Algorithm for finding saddle-points in a 2-dimensional array

Question

I'm looking for an algorithm to find the positions of all saddle points in an NxN matrix.

Searching through other answers on StackOverflow, as well as other sites in general, I've only found solutions regarding saddle points that operate in one direction. That is, I want to find a saddle point that can be a maximum in its row and minimum in its column, or a minimum in its row and maximum in its column.

For example, given:

array = {
{ 10, 15, 20, 15, 10 } 
{ 5, 10, 15, 10, 5 }
{ 0, 5, 10, 5, 0 }
{ 5, 10, 15, 10, 5 }
{ 10, 15, 20, 15, 10 } },

the saddle points are the 10's in the corners and the 10 in the middle.

I can find them naively fairly easily, but I wanted something more efficient. I've been told it can be done in O(n^2).

I thought perhaps I could fix the x-coordinate and iterate through the y-coordinate to find all maximums and minimums, then reverse the process by fixing the y-coordinate and iterating through the x-coordinate, but I can't quite visualize it well enough to implement the idea.

Any help would be greatly appreciated.

Answer 1

O(n^2)

#include <stdio.h>

#define N 8
#define M 10

int arr[N][M] =
{ {1,2,0,3,9,4,5,3,6,7},
  {2,4,3,5,9,0,2,3,4,1},
  {5,3,4,7,6,1,9,0,4,2},
  {6,9,7,8,6,7,7,4,5,6},
  {8,3,1,9,2,0,6,2,8,2},
  {2,7,3,0,3,6,3,1,5,3},
  {8,2,5,9,7,7,8,3,7,3},
  {1,7,4,8,5,8,5,0,0,6} };

int FindSaddlePoints(int arr[N][M])
{
    int l_result = 0;

    int l_row[M], l_column[N], i, j, index;

    //find the min
    for (i = 0; i < N; i++)
    {
        index = 0;
        for (j = 1; j < M; j++)
        {
            if (arr[i][j] < arr[i][index])
            {
                index = j;
            }
        }
        l_column[i] = index;
    }

    for (j = 0; j < M; j++)
    {
        index = 0;

        //find the max
        for (i = 1; i < N; i++)
        {
            if (arr[i][j] > arr[index][j])
            {
                index = i;
            }
        }
        l_row[j] = index;
    }

    for (i = 0; i < N; i++)
    {
        for (j = 0; j < M; j++)
        {
            if (l_row[j] == i && l_column[i] == j && i != N && j != M)
            {
                //printf("found in row = %d column = %d", i, j);
                l_result++;
            }
        }
    }

    return l_result;
}
void main()
{
    int number = FindSaddlePoints(arr);

    printf("%d", number);
}

Answer 2

Notice that in the naive implementation O(n³), you are recalculating the maximum value and minimum value for every element of a row/column you go through.

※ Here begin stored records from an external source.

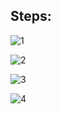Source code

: ## Steps: 

![1](https://github.com/user-attachments/assets/3dda05f5-5830-4394-9bca-30909d976a35)

![2](https://github.com/user-attachments/assets/697556f4-e414-4996-b9cb-e468f760af21)

![3](https://github.com/user-attachments/assets/bf7c7cd3-90b6-4235-a1c4-b30794cf5c3a)

![4](https://github.com/user-attachments/assets/f5eb7453-0e62-4fa0-962b-2ae5dc009dfb)
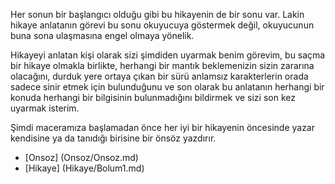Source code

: Her sonun bir başlangıcı olduğu gibi bu hikayenin de bir sonu var. Lakin hikaye anlatanın görevi bu sonu okuyucuya göstermek değil, okuyucunun buna sona ulaşmasına engel olmaya yönelik.

Hikayeyi anlatan kişi olarak sizi şimdiden uyarmak benim görevim, bu saçma bir hikaye olmakla birlikte, herhangi bir mantık beklemenizin sizin zararına olacağını, durduk yere ortaya çıkan bir sürü anlamsız karakterlerin orada sadece sinir etmek için bulunduğunu ve son olarak bu anlatanın herhangi bir konuda herhangi bir bilgisinin bulunmadığını bildirmek ve sizi son kez uyarmak isterim.

Şimdi maceramıza başlamadan önce her iyi bir hikayenin öncesinde yazar kendisine ya da tanıdığı birisine bir önsöz yazdırır.

* [Onsoz] (Onsoz/Onsoz.md)
* [Hikaye] (Hikaye/Bolum1.md)
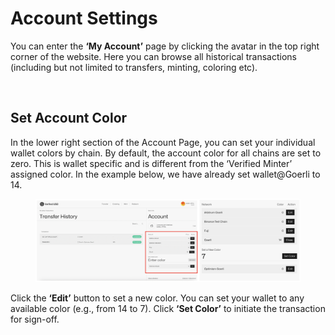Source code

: # Account Settings

You can enter the **‘My Account’** page by clicking the avatar in the top right corner of the website. Here you can browse all historical transactions (including but not limited to transfers, minting, coloring etc).

<figure><img src="https://lh7-us.googleusercontent.com/pdiilEkkNPv1bo86wpmHwQQ-CDlTT5UtRryXvjPrGfRK-Aj9ccK05dn-r3FucpPfbXYylzW4bfYvRFDk0VG72ooT-r0l0HvFfIIzGb1mE0Fneq-iCOHhDxtDRRJyPyDjcq0VUzt5gPa3z82QuKBf6Jo" alt=""><figcaption></figcaption></figure>

## Set Account Color

In the lower right section of the Account Page, you can set your individual wallet colors by chain. By default, the account color for all chains are set to zero. This is wallet specific and is different from the ‘Verified Minter’ assigned color. In the example below, we have already set wallet@Goerli to 14.

<figure><img src="../.gitbook/assets/image (6) (1) (1) (1).png" alt=""><figcaption></figcaption></figure>

Click the **‘Edit’** button to set a new color. You can set your wallet to any available color (e.g., from 14 to 7). Click **‘Set Color’** to initiate the transaction for sign-off.

<figure><img src="https://lh7-us.googleusercontent.com/0ON_kQsRaAlaREhP2QPNtVTAnnKkgxSMlDpWH3LE1Gc3wiMLWdcRT6RdpGwxDuGRqqoBgoR4kzveWqcSTpjCIl7BViygjXIk5tx-EoDPoPtynDBsTYO2izPlAJKrJ_93rrOx4qqSyHq2mcKZJnBmMh4" alt=""><figcaption></figcaption></figure>
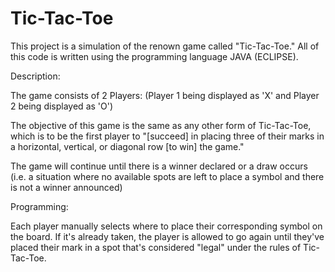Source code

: # Tic-Tac-Toe

This project is a simulation of the renown game called "Tic-Tac-Toe." All of this code is written using the programming language JAVA (ECLIPSE). 

Description:

The game consists of 2 Players: (Player 1 being displayed as 'X' and Player 2 being displayed as 'O')

The objective of this game is the same as any other form of Tic-Tac-Toe, which is to be the first player to "[succeed] in placing three of their marks in a horizontal, vertical, or diagonal row [to win] the game."

The game will continue until there is a winner declared or a draw occurs (i.e. a situation where no available spots are left to place a symbol and there is not a winner announced)

Programming:

Each player manually selects where to place their corresponding symbol on the board. If it's already taken, the player is allowed to go again until they've placed their mark in a spot that's considered "legal" under the rules of Tic-Tac-Toe.
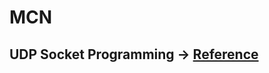 # MCN
<h2>UDP Socket Programming -> <a href="https://pythontic.com/modules/socket/udp-client-server-example" target="_blank">Reference</a></h2>
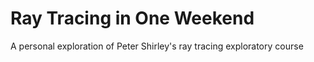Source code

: # Ray Tracing in One Weekend

A personal exploration of Peter Shirley's ray tracing exploratory course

To eliminate this inefficiency, the idea is to loop through every row and column, and mark all positions with the maximum and minimum value in a separate N x N array. Each element of this separate array contains 2 pieces of boolean information: isMax and isMin (which can be encoded as bit if you want to). If all elements in a row/column are the same (i.e. maximum value = minimum value), then you might not want to mark any element.

For each row/column, this can be done in O(n) time. Use an n-element array to record the indices where the current maximum (minimum) value, and clear the array if there is a bigger (smaller) value than the current maximum (minimum). After you have finished looping through, use the information from the maximum (minimum) indices array to mark the corresponding isMax (isMin) field in the N x N array.

Since there are n rows and n columns, the complexity of this step is O(n²)

Then the rest is to loop through the N x N array which you have marked to search for any position with both isMax and isMin set.